• **WHAT TO WORK ON**: Every line below needs to be printed again exactly, without any of its pictures.

• **PROVIDED MATERIAL**:
▬▬▬▬▬▬▬▬▬▬

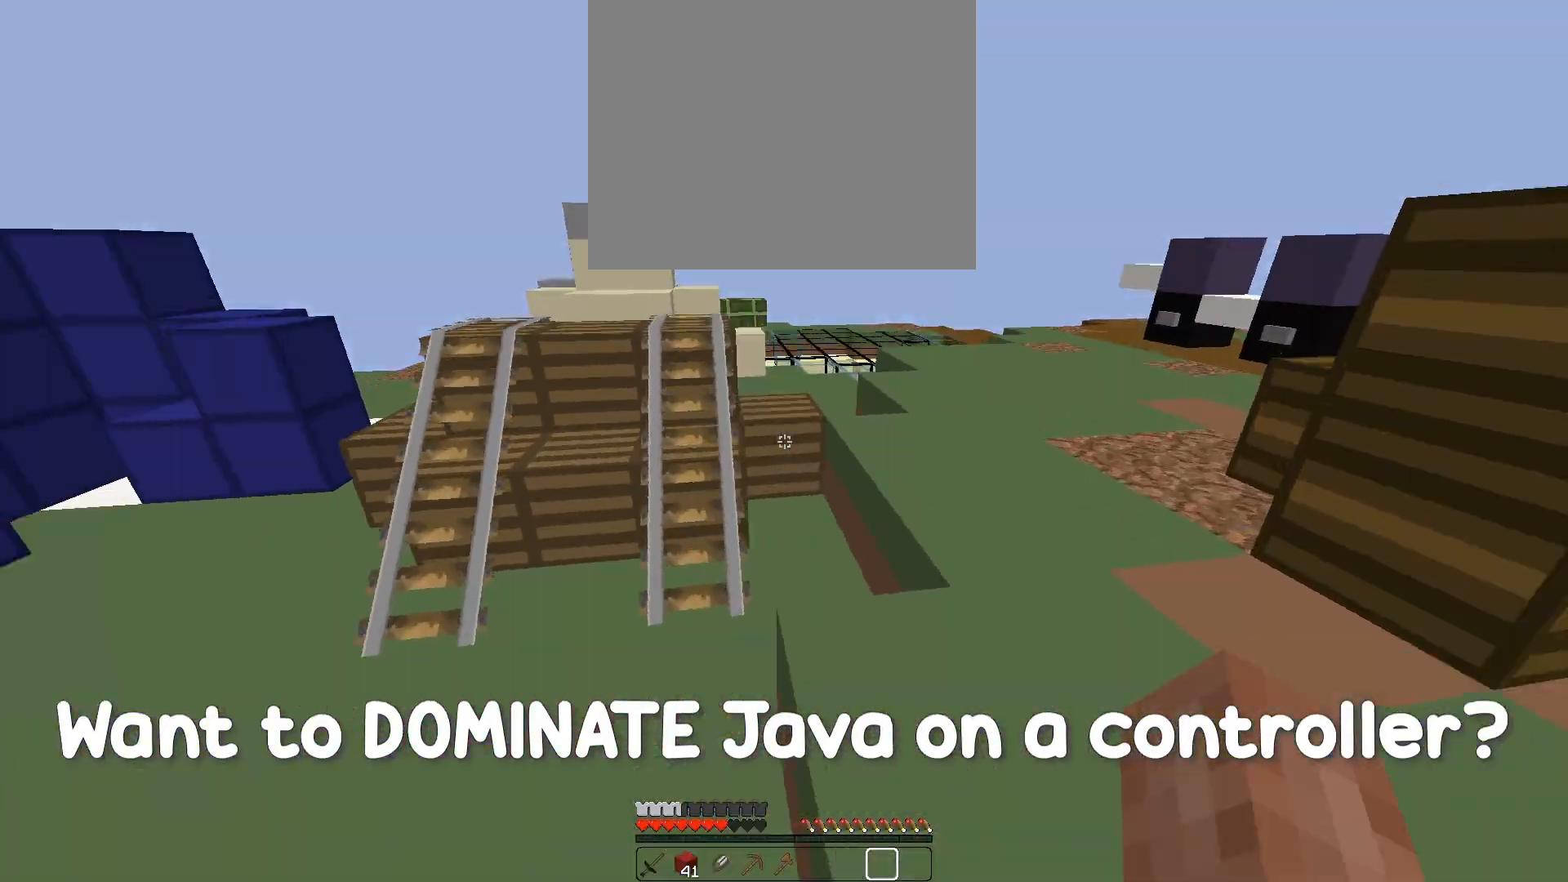
{"buttons": ["R2"], "left_stick": "up-right", "right_stick": "left", "events": [[33, "left_stick", "up-right"], [50, "right_stick", "up-left"], [83, "R1", "down"], [167, "R1", "up"], [167, "right_stick", "center"], [367, "right_stick", "left"]]}
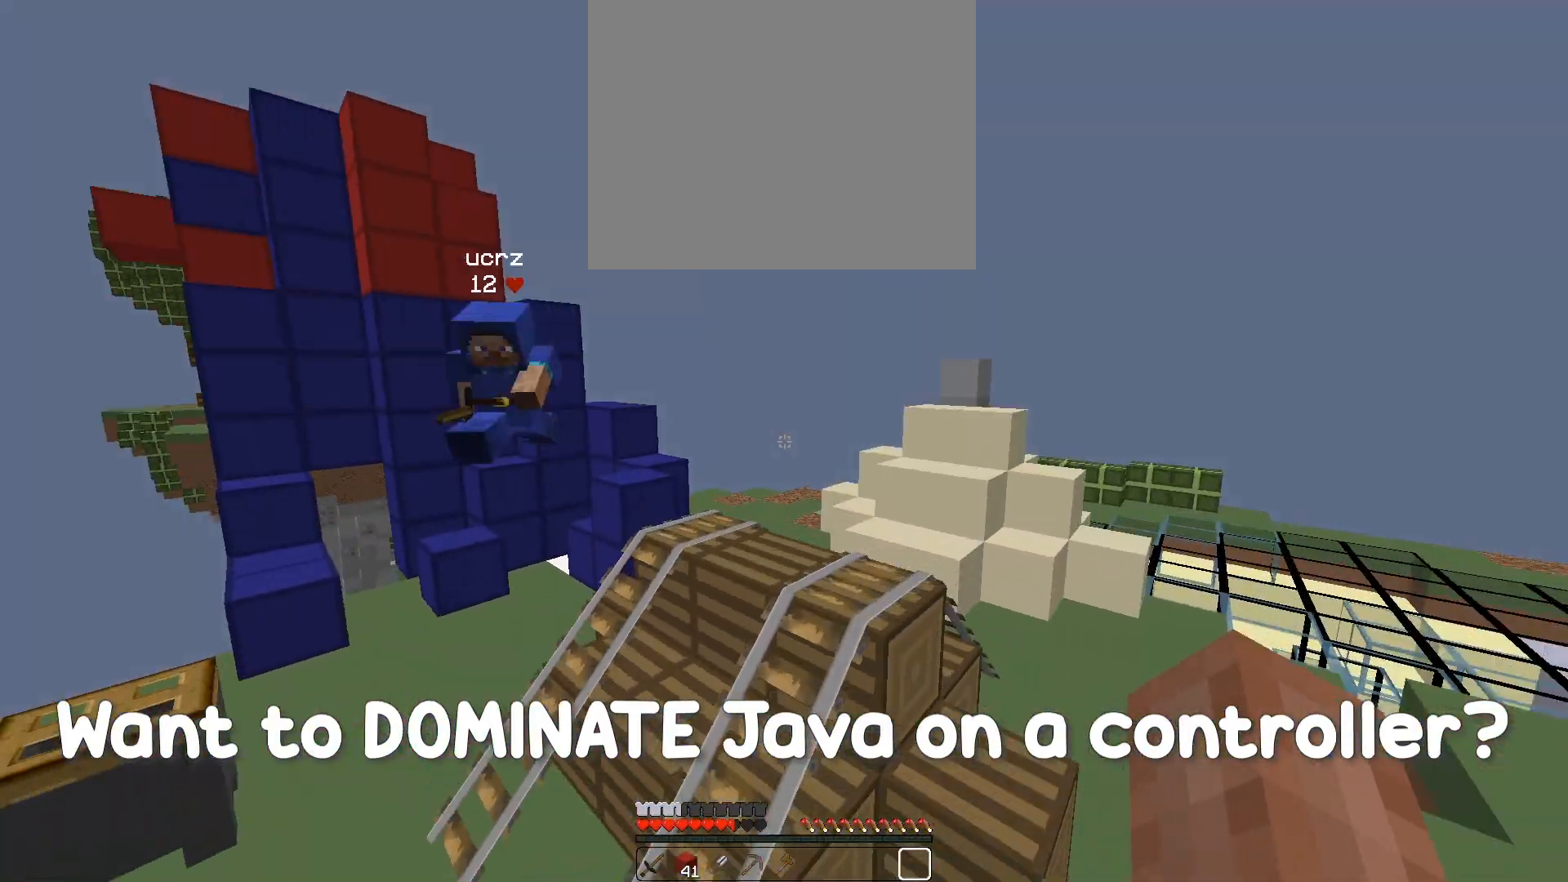
{"buttons": [], "left_stick": "up", "right_stick": "center", "events": [[100, "R2", "up"], [100, "right_stick", "down-left"], [117, "R1", "down"], [233, "R1", "up"], [250, "right_stick", "center"], [300, "left_stick", "up"], [317, "TRIANGLE", "down"], [317, "right_stick", "left"], [367, "TRIANGLE", "up"], [383, "TRIANGLE", "down"], [433, "TRIANGLE", "up"], [500, "right_stick", "center"]]}
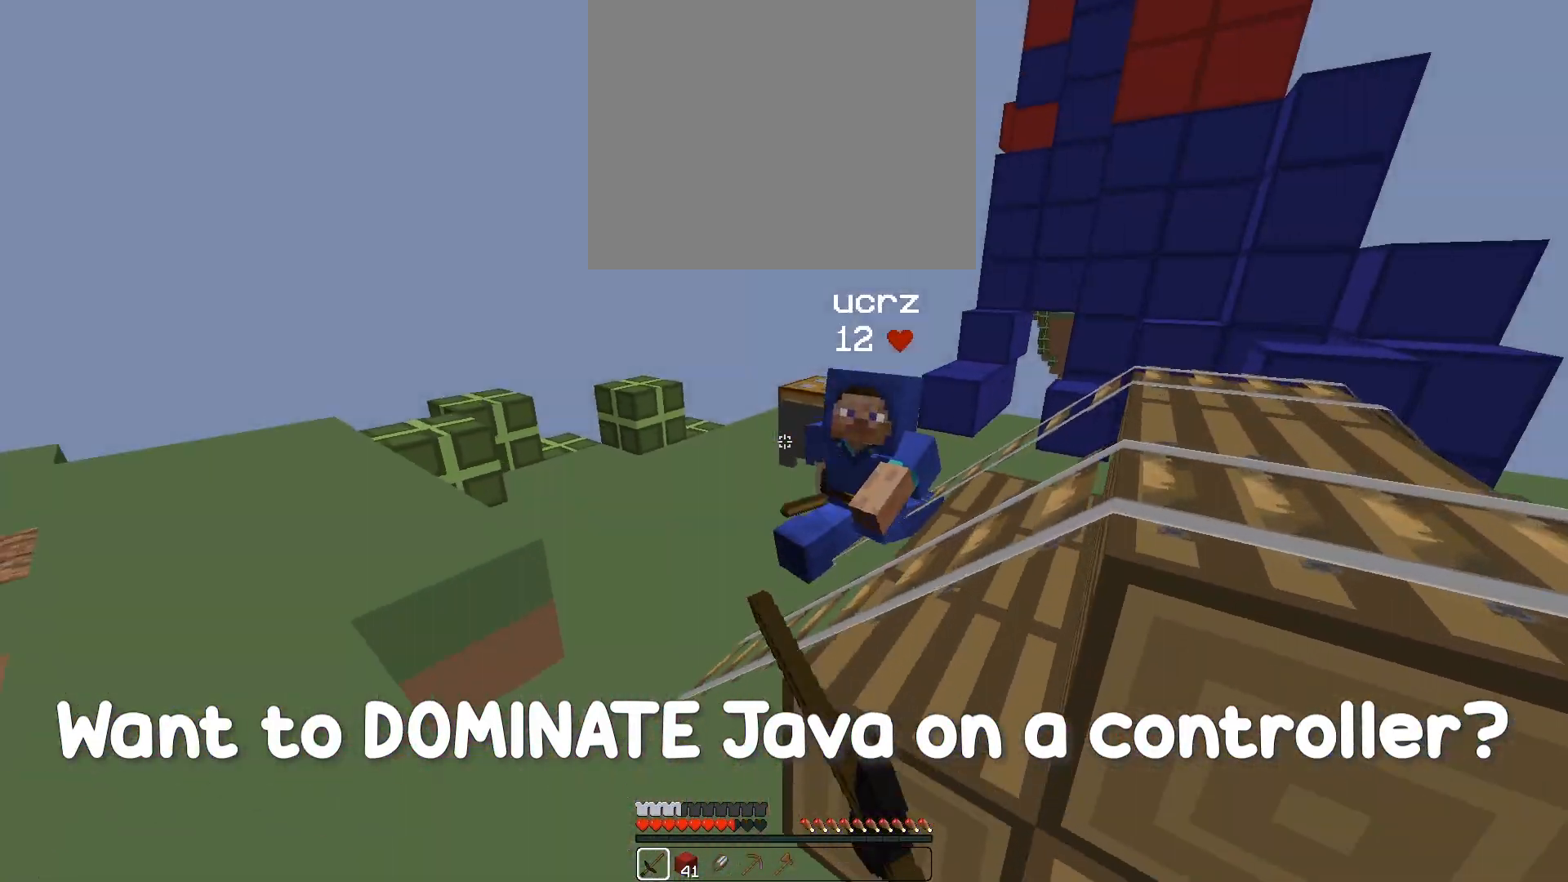
{"buttons": ["R1"], "left_stick": "down-right", "right_stick": "down-left", "events": [[67, "TRIANGLE", "down"], [67, "right_stick", "right"], [83, "TRIANGLE", "up"], [133, "right_stick", "down-right"], [150, "TRIANGLE", "down"], [183, "TRIANGLE", "up"], [233, "TRIANGLE", "down"], [250, "TRIANGLE", "up"], [250, "right_stick", "down-left"], [350, "right_stick", "center"], [400, "left_stick", "right"], [400, "right_stick", "up-right"], [467, "R1", "down"], [467, "left_stick", "down-right"], [483, "right_stick", "down-left"]]}
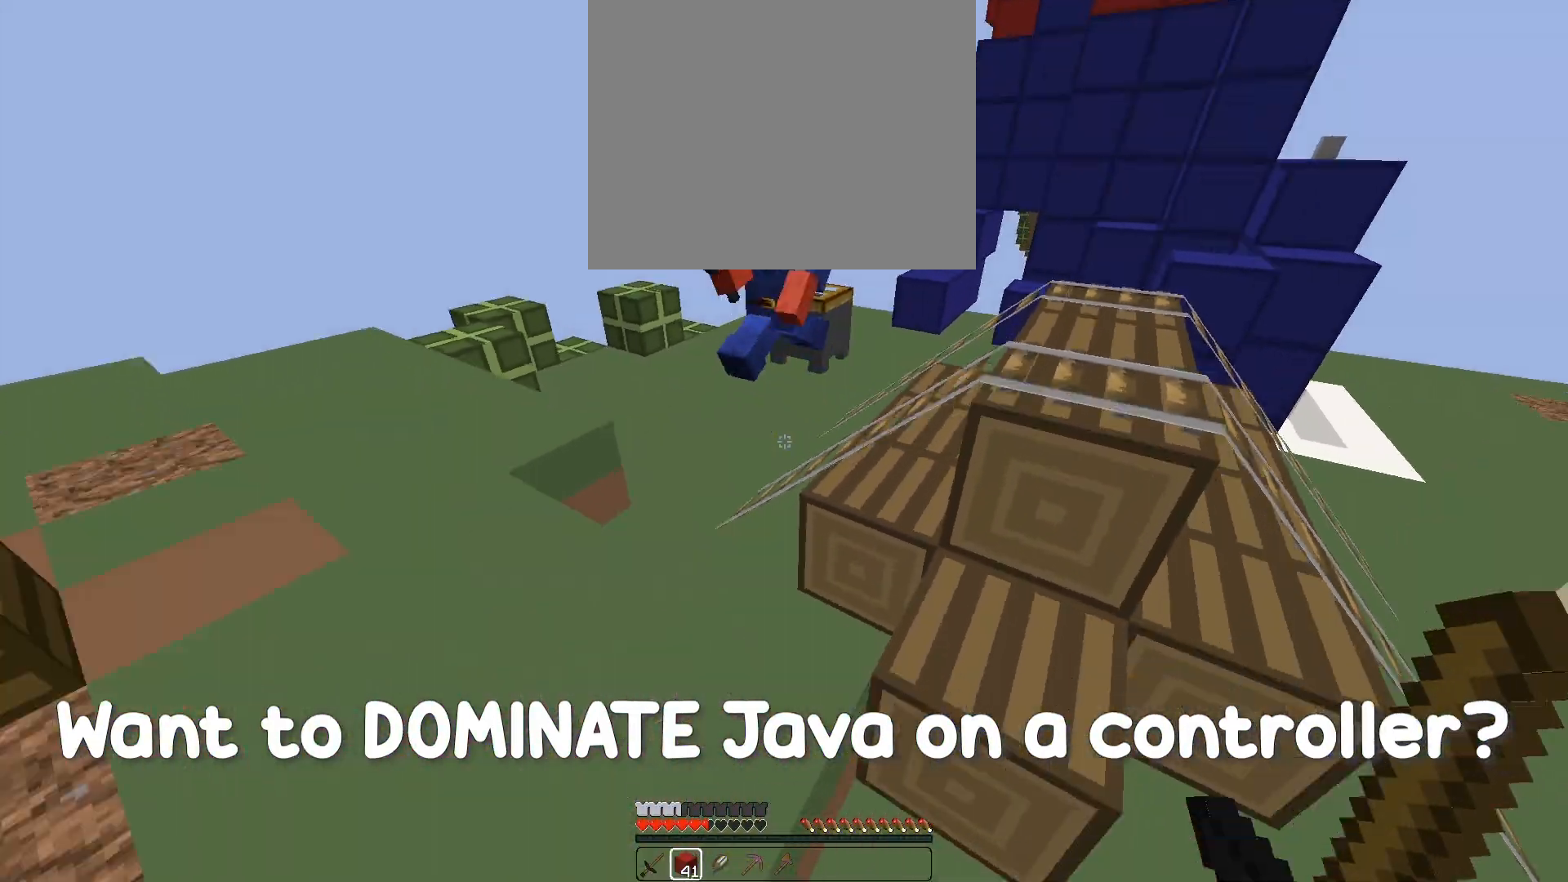
{"buttons": [], "left_stick": "up-right", "right_stick": "right", "events": [[50, "R1", "up"], [83, "right_stick", "center"], [133, "right_stick", "up"], [217, "CIRCLE", "down"], [217, "right_stick", "up-right"], [267, "CIRCLE", "up"], [317, "left_stick", "right"], [350, "right_stick", "down-right"], [400, "right_stick", "right"], [467, "left_stick", "up-right"]]}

▬▬▬▬▬▬▬▬▬▬

• **ANSWER TO THE EXERCISE**:
{"buttons": ["R2"], "left_stick": "up-right", "right_stick": "left", "events": [[33, "left_stick", "up-right"], [50, "right_stick", "up-left"], [83, "R1", "down"], [167, "R1", "up"], [167, "right_stick", "center"], [367, "right_stick", "left"]]}
{"buttons": [], "left_stick": "up", "right_stick": "center", "events": [[100, "R2", "up"], [100, "right_stick", "down-left"], [117, "R1", "down"], [233, "R1", "up"], [250, "right_stick", "center"], [300, "left_stick", "up"], [317, "TRIANGLE", "down"], [317, "right_stick", "left"], [367, "TRIANGLE", "up"], [383, "TRIANGLE", "down"], [433, "TRIANGLE", "up"], [500, "right_stick", "center"]]}
{"buttons": ["R1"], "left_stick": "down-right", "right_stick": "down-left", "events": [[67, "TRIANGLE", "down"], [67, "right_stick", "right"], [83, "TRIANGLE", "up"], [133, "right_stick", "down-right"], [150, "TRIANGLE", "down"], [183, "TRIANGLE", "up"], [233, "TRIANGLE", "down"], [250, "TRIANGLE", "up"], [250, "right_stick", "down-left"], [350, "right_stick", "center"], [400, "left_stick", "right"], [400, "right_stick", "up-right"], [467, "R1", "down"], [467, "left_stick", "down-right"], [483, "right_stick", "down-left"]]}
{"buttons": [], "left_stick": "up-right", "right_stick": "right", "events": [[50, "R1", "up"], [83, "right_stick", "center"], [133, "right_stick", "up"], [217, "CIRCLE", "down"], [217, "right_stick", "up-right"], [267, "CIRCLE", "up"], [317, "left_stick", "right"], [350, "right_stick", "down-right"], [400, "right_stick", "right"], [467, "left_stick", "up-right"]]}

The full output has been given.